Currently (with boost::bind, or in C++0x without lambdas) you can create a function adapters with bind. One piece of code that I have used this before was while writing a Timer type. The idea is that you create one such object, and you register callbacks with a given period. Every time that the period completes, the timer will call all of the registered objects.
struct console {
std::ostream& out;
console( std::ostream& o ) : out(o) {}
void print( std::string const & msg ) {
out << msg;
}
};
Timer t;
console c( std::cout );
console e( std::cerr );
t.register( 1, std::bind(&console::print, &c, ".") );
t.register( 5, std::bind(&console::print, &e, "E") );
Assume that console is a much more complex class. The generalized function lets you adapt the signature of the caller (the timer will call a function<void ()>) with the signature of the function being called. In this case, it ill call the print method in an object of type console adding an extra argument. The above code will print . every second to cout, and E every 5 seconds to cerr.
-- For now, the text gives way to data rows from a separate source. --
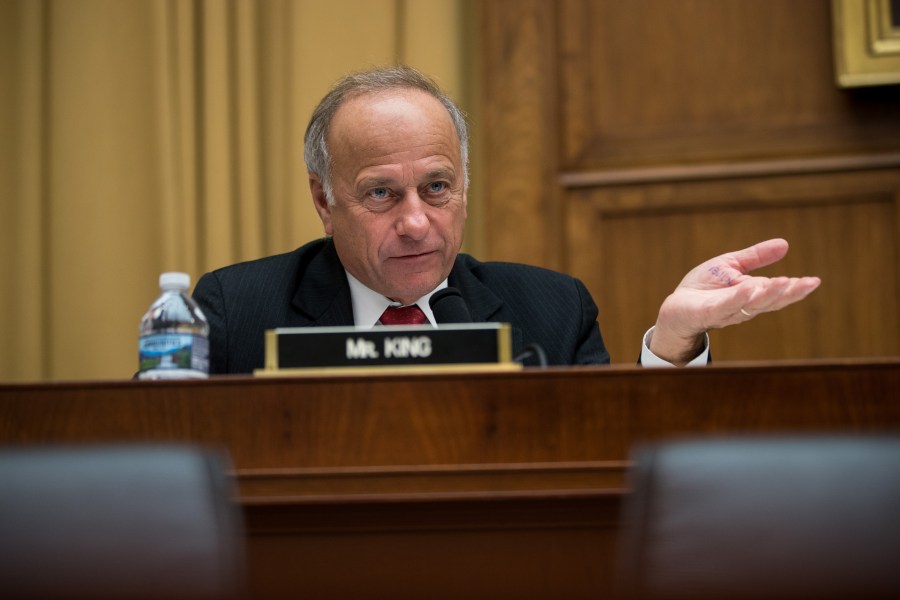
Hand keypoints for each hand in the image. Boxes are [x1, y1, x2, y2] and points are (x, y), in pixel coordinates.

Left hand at [648, 238, 820, 364]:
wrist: (675, 309)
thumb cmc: (703, 289)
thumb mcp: (731, 266)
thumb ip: (756, 257)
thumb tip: (785, 244)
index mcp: (751, 294)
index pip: (777, 292)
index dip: (795, 288)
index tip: (814, 281)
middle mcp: (743, 306)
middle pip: (770, 301)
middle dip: (790, 293)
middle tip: (809, 284)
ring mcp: (727, 311)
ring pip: (752, 305)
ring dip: (769, 294)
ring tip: (784, 282)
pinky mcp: (708, 312)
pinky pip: (725, 306)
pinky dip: (738, 298)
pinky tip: (749, 289)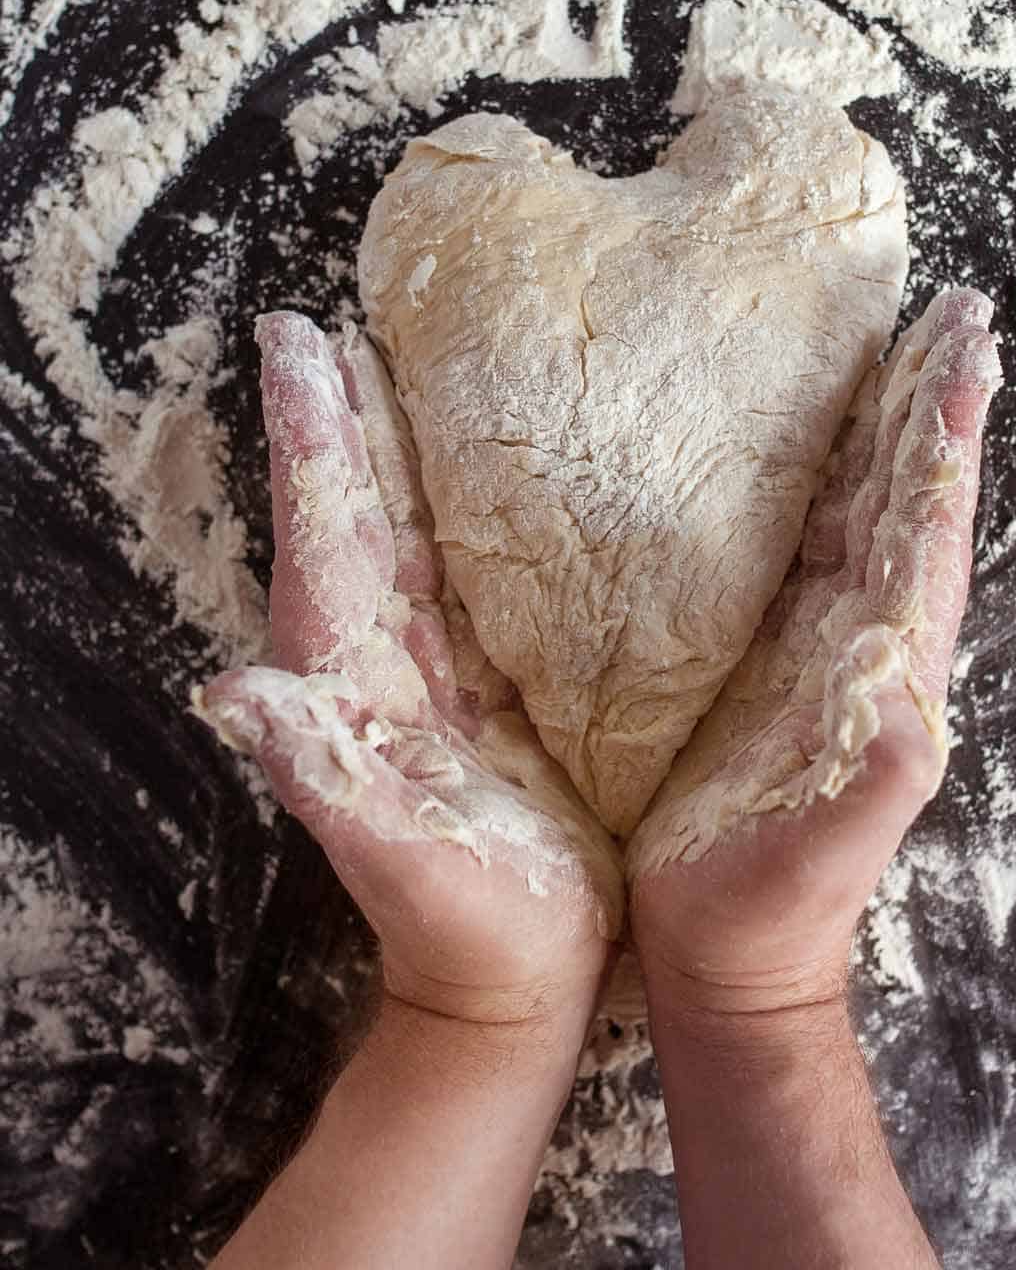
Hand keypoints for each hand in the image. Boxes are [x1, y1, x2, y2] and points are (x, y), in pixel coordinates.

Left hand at [195, 313, 622, 1033]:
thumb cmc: (459, 916)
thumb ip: (316, 770)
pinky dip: (460, 502)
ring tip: (392, 357)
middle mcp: (374, 646)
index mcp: (345, 666)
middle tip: (335, 318)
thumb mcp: (391, 846)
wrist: (507, 976)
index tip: (297, 337)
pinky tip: (486, 467)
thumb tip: (229, 691)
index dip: (308, 429)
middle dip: (339, 408)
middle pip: (352, 499)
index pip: (320, 521)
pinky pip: (459, 564)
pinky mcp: (481, 677)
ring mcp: (425, 659)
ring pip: (403, 520)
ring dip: (393, 439)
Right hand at [628, 288, 1000, 1016]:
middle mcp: (861, 633)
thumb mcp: (840, 831)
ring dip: (877, 426)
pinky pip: (791, 544)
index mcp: (893, 660)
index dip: (946, 434)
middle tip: (942, 313)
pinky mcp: (755, 652)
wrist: (731, 952)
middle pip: (900, 492)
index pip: (929, 521)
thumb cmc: (783, 895)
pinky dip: (807, 480)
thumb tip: (906, 685)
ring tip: (891, 347)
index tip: (965, 346)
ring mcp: (813, 640)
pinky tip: (795, 441)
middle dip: (923, 403)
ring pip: (853, 506)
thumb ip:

The registration of the callbacks can be replaced by a lambda:
t.register( 1, [&c]() { c.print("."); });
t.register( 5, [&e]() { e.print("E"); });
Again, nothing new, the same thing can be achieved with a generalized functor (or with more code with a local type), but it improves usability of the language.
Overall, what lambdas let you do is creating concise in place functions when you don't need that functionality to be reused from other parts of the code.